**The task**
Starting at the first line of the records below, transcribe each line exactly, ending with the line that contains "#### Example: Liquidity Provision".

**Dataset entries**
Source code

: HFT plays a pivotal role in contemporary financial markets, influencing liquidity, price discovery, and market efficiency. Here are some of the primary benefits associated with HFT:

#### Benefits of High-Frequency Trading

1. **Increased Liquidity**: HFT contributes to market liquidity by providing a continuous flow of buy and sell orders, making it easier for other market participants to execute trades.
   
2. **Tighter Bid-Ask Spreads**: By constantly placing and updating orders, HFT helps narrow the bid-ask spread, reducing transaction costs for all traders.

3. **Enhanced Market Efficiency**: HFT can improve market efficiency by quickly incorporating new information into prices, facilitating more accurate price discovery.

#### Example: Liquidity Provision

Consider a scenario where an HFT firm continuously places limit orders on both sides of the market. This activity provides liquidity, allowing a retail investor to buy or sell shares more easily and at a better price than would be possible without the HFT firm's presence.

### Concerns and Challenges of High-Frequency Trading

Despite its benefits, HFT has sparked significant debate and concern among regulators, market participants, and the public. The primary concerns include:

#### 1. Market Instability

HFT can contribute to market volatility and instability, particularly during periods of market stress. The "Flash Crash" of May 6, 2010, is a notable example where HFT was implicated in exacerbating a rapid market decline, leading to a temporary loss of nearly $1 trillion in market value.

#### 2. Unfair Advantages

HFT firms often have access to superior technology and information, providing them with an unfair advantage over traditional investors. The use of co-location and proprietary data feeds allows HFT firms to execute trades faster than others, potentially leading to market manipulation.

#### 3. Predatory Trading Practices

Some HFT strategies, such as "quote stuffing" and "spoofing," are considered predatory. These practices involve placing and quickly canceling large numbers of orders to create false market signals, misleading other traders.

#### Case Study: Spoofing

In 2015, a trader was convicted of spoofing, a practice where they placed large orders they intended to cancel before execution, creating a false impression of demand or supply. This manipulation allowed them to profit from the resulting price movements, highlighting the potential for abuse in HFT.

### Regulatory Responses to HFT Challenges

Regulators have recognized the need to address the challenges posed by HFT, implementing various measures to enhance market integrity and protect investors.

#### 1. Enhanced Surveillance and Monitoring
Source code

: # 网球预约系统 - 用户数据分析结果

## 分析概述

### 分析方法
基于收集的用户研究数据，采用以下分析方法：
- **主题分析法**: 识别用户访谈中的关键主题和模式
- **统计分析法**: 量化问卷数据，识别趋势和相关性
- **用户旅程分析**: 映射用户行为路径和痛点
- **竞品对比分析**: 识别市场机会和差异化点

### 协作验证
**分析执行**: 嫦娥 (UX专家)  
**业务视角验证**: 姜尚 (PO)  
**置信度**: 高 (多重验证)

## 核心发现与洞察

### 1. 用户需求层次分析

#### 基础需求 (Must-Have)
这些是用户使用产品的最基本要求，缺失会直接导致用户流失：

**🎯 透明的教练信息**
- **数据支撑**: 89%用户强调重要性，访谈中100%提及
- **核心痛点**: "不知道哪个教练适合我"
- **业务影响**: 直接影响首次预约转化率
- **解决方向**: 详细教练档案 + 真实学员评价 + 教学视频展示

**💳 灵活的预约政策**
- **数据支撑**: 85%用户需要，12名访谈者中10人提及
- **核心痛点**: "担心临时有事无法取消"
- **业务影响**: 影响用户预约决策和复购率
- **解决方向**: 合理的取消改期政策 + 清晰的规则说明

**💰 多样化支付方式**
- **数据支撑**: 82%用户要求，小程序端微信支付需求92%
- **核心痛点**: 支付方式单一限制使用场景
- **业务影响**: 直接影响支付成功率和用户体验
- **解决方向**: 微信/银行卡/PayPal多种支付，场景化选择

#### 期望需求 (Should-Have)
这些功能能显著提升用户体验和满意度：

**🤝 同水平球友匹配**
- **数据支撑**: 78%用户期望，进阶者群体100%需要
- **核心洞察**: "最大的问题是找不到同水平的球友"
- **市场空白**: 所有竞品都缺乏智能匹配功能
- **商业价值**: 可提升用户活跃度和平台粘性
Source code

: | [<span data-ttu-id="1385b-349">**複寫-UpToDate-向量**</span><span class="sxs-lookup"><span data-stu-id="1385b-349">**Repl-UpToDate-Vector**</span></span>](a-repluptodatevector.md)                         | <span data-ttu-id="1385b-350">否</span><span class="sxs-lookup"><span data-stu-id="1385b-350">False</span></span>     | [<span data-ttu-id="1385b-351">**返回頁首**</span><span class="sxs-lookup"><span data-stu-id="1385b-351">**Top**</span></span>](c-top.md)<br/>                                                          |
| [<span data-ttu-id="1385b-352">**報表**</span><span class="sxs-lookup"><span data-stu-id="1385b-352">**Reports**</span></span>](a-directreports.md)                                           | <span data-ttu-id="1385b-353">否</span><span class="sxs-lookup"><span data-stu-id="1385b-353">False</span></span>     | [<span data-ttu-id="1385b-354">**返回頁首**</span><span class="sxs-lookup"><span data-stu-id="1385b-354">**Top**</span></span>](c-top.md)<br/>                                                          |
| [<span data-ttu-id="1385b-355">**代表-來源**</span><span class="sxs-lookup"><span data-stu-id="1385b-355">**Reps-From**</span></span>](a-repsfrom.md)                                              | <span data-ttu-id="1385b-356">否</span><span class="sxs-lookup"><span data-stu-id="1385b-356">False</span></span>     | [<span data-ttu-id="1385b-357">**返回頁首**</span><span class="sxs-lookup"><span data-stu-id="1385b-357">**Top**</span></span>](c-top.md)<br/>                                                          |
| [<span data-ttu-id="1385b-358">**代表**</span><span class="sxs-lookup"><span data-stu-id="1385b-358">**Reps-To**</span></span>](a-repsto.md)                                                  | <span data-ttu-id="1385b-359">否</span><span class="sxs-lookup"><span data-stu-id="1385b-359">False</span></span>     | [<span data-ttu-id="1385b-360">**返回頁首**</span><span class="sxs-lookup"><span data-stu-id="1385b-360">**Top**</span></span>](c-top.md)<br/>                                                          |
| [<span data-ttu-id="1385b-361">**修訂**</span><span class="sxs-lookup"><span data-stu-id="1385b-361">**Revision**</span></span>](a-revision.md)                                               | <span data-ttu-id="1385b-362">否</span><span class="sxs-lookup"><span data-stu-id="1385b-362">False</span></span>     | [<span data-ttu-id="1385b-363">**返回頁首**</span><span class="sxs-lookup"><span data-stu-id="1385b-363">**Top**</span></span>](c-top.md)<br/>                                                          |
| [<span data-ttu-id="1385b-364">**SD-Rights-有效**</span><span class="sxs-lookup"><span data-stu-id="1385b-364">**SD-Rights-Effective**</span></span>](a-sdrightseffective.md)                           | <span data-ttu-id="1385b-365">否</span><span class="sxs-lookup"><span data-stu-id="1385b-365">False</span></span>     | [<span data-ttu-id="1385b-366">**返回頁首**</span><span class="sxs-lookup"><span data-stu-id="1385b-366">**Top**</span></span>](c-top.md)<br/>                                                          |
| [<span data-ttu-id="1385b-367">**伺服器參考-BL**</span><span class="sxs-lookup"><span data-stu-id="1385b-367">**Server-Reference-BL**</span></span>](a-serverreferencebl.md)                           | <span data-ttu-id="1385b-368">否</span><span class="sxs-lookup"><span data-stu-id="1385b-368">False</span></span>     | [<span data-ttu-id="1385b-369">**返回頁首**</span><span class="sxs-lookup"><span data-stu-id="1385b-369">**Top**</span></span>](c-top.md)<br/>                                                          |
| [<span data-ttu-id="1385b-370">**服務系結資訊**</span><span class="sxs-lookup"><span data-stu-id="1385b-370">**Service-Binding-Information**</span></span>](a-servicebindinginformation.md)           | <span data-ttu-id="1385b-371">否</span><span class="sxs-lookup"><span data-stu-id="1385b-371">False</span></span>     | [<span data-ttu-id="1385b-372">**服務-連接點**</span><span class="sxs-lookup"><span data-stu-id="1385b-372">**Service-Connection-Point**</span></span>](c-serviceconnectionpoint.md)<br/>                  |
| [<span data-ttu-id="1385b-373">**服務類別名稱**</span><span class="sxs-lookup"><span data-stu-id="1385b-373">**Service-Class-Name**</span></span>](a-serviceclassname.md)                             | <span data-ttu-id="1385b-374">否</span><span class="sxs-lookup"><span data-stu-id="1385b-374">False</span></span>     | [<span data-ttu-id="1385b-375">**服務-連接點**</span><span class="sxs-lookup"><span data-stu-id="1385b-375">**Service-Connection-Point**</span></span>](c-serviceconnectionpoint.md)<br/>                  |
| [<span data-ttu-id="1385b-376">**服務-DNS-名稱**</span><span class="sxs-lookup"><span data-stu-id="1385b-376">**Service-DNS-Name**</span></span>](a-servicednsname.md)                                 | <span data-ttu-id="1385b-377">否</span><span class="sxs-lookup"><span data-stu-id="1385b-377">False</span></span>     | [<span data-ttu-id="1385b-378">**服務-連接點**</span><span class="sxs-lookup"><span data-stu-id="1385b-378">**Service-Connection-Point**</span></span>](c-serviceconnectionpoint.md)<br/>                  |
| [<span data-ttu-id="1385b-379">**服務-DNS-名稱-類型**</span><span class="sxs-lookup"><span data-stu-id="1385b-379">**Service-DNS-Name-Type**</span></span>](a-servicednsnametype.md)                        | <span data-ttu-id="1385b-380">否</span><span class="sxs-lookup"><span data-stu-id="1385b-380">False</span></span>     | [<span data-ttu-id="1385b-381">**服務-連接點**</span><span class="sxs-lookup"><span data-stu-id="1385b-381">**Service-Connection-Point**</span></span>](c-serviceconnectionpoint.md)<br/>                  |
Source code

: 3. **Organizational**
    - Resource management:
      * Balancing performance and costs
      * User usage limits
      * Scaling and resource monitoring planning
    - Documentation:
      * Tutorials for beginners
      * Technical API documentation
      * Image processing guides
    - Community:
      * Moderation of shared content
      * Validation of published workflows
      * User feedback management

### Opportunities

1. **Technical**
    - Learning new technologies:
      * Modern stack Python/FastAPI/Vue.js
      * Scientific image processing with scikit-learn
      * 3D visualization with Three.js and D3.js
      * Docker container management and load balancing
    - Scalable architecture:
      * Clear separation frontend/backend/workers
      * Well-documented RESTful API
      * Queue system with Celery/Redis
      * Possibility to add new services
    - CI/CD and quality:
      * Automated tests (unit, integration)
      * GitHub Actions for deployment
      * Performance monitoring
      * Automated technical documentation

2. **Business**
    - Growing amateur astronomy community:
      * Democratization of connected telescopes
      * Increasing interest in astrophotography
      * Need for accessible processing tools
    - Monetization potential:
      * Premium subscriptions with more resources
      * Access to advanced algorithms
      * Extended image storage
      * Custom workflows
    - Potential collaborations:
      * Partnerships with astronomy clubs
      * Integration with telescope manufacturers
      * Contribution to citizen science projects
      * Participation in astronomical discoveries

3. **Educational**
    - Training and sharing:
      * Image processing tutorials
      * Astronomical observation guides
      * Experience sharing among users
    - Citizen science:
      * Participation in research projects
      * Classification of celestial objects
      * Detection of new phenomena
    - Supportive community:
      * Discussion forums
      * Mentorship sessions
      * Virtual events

**Task output**
Source code

: HFT plays a pivotal role in contemporary financial markets, influencing liquidity, price discovery, and market efficiency. Here are some of the primary benefits associated with HFT:

#### Benefits of High-Frequency Trading

1. **Increased Liquidity**: HFT contributes to market liquidity by providing a continuous flow of buy and sell orders, making it easier for other market participants to execute trades.
   
2. **Tighter Bid-Ask Spreads**: By constantly placing and updating orders, HFT helps narrow the bid-ask spread, reducing transaction costs for all traders.

3. **Enhanced Market Efficiency**: HFT can improve market efficiency by quickly incorporating new information into prices, facilitating more accurate price discovery.

#### Example: Liquidity Provision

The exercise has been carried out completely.